Share a moment with educator, writer, theater director, artist and mother Kate Quarfordt as she reflects on her experiences with CEZNJA: BORN LONGING (tales and songs from croatia):
* Hanging out with Dara, Elana and Karma in the upstairs office at The Kitchen and watching the form of the piece evolve right before our eyes as Abena and Kristina hashed through ideas while physically rearranging cardboard box tops labeled with working titles and descriptions of each segment. What a great reminder of the fluid, organic nature of creative collaboration!
* Singing with the feisty, graceful, luminous Miriam in the back room at the Rudar Club in Queens with Abena, Elana, Dara, Zeljka and Kristina–all of them feisty, graceful and luminous in their own right!–and feeling immense gratitude for the privilege of getting to make music with such a powerful group of women.

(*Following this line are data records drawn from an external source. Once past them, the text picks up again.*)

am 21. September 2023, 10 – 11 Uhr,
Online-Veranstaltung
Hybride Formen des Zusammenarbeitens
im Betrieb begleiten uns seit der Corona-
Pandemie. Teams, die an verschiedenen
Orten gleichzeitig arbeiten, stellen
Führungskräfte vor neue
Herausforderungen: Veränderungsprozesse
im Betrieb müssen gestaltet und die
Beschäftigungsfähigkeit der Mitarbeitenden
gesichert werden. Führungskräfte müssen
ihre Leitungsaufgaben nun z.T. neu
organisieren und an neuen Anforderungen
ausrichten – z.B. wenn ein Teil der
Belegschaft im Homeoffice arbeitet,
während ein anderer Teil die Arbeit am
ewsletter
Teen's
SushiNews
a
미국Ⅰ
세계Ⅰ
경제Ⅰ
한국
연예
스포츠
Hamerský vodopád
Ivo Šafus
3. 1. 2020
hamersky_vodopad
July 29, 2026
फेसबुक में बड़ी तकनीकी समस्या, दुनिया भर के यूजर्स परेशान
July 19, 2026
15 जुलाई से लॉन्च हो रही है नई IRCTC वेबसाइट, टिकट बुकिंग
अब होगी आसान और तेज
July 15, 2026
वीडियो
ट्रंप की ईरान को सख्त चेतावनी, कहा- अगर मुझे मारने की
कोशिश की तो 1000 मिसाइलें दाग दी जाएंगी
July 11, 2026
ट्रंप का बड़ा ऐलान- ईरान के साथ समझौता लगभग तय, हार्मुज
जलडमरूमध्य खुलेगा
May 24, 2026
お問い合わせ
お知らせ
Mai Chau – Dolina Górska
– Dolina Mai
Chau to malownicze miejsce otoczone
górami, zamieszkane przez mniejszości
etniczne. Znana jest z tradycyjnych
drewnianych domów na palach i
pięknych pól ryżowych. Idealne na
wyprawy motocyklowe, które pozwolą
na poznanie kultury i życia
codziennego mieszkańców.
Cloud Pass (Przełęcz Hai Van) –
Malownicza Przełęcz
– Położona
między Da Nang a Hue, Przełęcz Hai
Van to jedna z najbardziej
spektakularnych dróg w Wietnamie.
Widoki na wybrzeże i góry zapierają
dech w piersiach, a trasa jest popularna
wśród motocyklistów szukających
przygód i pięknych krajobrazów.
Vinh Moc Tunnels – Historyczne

I was so moved by the range of ages, cultures and experiences represented at that table… and yet, how easy our interactions felt! Amazing.
* Realizing that for each of the main Croatian participants–Miriam, Nori, Marcella, and Ivica–there is no separation between art and life… and that calling yourself an artist is in no way a prerequisite for making art. Miriam “has ideas” and misses her island, and she writes poems. Nori crosses the ocean on a tiny boat and writes a book… AND paints! Marcella tells her story and recites poetry with the soul of a born performer, in three languages no less. And then there’s Ivica, whose lyrics have been hitting me out of nowhere and making me cry while I’m standing at the sink doing dishes these last few days. I mention all of this because, as a working mother of two, I sometimes struggle and worry about how to “be” an artist. What I’ve learned, witnessing these incredible folks–is that this mental struggle is really pretty pointless when you remember that on any given day you can simply choose to open your mouth and sing… or write a poem… or make a painting… or compose a song about a child’s story. Makes the phrase “creative life” feel kind of redundant. 🙂
* Sitting next to Ivica’s daughter during the second half of the performance. Out of the corner of my eye I could see tears sliding down her cheeks as she watched her brother translating. I was flooded with adrenaline at that moment, wanting to make sure I got the words and the notes right. As a non-Croatian I felt in some ways like an outsider, afraid I might dishonor the music by not embodying its message the way a Croatian singer would be able to; yet at the very same time, I felt completely welcomed and trusted. Out of the tension of that paradox, a simple but startling thought occurred to me: the idea that–while our stories and family histories may be very different–we are all, by virtue of our humanness, “born longing”–yearning for something deep and true inside ourselves that so often feels obscured, cut off from us, just barely out of our reach. I decided then to sing from that place of longing in me, and once I felt connected to that, all my anxiety about getting the words right dissolved and I sang with my whole heart.